Health Minister Stephen Donnelly has told the Dáil that it is “likely” that further rounds of vaccinations will be needed next year on top of the current vaccine rollout.
“Notwithstanding the range of vaccines currently authorised or in various levels of production and testing, there is a need to consider the future trajectory of Covid-19 and the measures required to address it,” the Minister said.
“The degree of protection provided by the various vaccines is being monitored closely. However, it is likely that further rounds of vaccinations will be needed next year.
“In conjunction with this, it is evident the disease is evolving such that a range of variants of differing severity and infectiousness have already been detected.
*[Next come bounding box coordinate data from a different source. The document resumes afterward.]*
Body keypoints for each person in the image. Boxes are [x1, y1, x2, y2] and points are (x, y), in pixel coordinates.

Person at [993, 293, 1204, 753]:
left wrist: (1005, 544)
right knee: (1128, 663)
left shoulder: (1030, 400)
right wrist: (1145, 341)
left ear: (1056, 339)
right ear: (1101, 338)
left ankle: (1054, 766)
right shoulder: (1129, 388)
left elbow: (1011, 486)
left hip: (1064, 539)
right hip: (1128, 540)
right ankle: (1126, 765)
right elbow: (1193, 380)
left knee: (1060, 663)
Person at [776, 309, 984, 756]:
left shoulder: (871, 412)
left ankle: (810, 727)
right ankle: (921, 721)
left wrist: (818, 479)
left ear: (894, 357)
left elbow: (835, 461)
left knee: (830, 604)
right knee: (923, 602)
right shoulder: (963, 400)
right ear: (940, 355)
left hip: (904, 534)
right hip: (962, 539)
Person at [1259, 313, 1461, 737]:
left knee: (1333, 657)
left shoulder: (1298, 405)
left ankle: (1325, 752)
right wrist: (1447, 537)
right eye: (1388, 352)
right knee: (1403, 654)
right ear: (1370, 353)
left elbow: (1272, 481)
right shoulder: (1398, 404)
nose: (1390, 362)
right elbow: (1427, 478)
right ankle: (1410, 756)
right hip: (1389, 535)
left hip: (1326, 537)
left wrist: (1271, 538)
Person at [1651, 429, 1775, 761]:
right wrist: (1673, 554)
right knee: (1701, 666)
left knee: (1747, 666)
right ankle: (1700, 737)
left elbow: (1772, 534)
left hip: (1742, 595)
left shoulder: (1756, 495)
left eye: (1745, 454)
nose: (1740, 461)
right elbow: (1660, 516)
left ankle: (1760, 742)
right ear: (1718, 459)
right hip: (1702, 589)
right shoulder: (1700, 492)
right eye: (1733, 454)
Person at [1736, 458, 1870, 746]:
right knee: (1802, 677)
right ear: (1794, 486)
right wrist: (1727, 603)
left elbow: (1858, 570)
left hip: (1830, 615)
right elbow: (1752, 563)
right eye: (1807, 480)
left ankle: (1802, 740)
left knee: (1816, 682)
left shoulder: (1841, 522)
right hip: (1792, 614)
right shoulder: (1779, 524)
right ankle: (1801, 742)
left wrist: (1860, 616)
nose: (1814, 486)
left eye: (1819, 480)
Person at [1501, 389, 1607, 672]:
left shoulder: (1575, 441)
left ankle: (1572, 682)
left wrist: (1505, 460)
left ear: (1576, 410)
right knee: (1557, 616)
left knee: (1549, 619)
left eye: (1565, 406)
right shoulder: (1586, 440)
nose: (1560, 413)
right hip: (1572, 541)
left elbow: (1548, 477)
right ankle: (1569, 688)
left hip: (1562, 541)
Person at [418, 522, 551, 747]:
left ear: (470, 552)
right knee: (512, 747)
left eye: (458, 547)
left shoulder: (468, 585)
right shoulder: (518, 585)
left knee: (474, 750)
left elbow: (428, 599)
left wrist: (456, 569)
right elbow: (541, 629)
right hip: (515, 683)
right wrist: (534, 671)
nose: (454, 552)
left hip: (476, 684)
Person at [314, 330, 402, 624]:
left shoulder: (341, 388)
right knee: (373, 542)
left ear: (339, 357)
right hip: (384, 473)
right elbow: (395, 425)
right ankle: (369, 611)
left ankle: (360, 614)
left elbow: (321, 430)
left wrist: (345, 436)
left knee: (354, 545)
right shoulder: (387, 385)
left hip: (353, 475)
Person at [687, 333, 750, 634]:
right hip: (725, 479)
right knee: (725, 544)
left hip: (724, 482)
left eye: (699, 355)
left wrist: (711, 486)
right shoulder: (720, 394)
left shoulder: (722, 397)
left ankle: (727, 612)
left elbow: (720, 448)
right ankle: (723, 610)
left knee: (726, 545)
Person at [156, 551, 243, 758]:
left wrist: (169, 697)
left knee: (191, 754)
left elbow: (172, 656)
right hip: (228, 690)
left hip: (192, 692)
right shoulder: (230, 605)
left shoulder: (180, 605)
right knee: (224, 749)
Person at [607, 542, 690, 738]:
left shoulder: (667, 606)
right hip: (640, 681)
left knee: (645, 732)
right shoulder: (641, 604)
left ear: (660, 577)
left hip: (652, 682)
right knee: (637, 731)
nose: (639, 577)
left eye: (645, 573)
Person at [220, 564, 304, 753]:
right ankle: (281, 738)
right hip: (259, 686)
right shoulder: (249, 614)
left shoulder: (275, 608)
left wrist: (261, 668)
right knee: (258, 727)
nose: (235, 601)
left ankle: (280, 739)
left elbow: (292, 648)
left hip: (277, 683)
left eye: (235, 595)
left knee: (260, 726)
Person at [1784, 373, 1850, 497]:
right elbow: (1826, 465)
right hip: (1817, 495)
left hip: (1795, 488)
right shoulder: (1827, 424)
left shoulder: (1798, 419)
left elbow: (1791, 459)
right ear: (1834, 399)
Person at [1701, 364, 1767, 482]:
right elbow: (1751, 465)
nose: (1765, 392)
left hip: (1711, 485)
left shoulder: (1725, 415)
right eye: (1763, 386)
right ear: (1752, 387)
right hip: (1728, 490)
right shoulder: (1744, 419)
Plans are being advanced by the European Commission for future procurement of vaccines.
“The Commission recently commenced negotiations with Pfizer-BioNTech with a view to securing a new agreement on behalf of member states. This agreement is for the delivery of 900 million doses of a reconfigured version of the vaccine across member states over a two-year period, which is very welcome.
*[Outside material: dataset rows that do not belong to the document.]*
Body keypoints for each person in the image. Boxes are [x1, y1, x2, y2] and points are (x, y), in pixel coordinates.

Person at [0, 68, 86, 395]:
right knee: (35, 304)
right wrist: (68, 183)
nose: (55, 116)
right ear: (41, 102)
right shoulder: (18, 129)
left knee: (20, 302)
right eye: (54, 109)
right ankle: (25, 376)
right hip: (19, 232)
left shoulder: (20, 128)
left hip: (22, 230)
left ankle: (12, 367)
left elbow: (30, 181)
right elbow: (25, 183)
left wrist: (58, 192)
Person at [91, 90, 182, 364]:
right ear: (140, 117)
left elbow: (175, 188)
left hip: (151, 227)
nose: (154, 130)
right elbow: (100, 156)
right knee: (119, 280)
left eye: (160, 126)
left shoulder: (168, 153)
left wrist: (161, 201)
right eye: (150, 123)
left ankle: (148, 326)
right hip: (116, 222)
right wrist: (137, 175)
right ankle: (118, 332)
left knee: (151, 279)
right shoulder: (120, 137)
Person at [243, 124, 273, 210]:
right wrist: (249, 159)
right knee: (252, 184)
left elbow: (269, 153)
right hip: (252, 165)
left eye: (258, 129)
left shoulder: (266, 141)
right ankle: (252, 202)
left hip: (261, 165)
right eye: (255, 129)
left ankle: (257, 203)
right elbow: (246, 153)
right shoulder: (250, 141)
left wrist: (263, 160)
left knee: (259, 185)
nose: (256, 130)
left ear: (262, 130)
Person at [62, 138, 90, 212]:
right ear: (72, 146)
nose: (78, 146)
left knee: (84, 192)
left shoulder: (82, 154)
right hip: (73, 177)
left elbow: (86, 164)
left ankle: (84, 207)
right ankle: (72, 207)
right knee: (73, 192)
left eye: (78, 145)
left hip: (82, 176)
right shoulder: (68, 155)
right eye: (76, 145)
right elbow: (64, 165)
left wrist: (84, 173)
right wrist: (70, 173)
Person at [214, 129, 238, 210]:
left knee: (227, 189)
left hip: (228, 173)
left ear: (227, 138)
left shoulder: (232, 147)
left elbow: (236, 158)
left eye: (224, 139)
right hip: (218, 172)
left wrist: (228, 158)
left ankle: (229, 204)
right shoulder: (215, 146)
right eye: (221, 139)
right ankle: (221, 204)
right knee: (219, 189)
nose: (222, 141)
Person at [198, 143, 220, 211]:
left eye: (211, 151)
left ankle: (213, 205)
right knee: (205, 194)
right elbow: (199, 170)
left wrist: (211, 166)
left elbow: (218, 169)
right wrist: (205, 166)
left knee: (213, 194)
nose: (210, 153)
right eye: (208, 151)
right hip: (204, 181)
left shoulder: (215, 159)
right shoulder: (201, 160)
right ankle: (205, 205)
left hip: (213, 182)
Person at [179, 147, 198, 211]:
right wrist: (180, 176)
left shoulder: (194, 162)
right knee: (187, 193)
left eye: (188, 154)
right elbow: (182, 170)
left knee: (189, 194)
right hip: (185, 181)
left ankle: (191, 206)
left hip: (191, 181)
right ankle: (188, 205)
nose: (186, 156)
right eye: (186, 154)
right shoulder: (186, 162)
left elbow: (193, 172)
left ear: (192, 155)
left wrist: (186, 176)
“If our collective experience of Covid-19 has taught us anything, it is that we must be flexible and adaptable. The disease continues to evolve and our response to it must also continue to evolve. This applies to testing, tracing, genome sequencing, rapid testing, home and hotel quarantining and public health measures.
“Of course, as the past few weeks in particular have demonstrated, the need for adaptability applies all the time to our vaccination programme.”
Despite being at the end of April, the government has not yet hit its vaccination targets it was supposed to hit in March.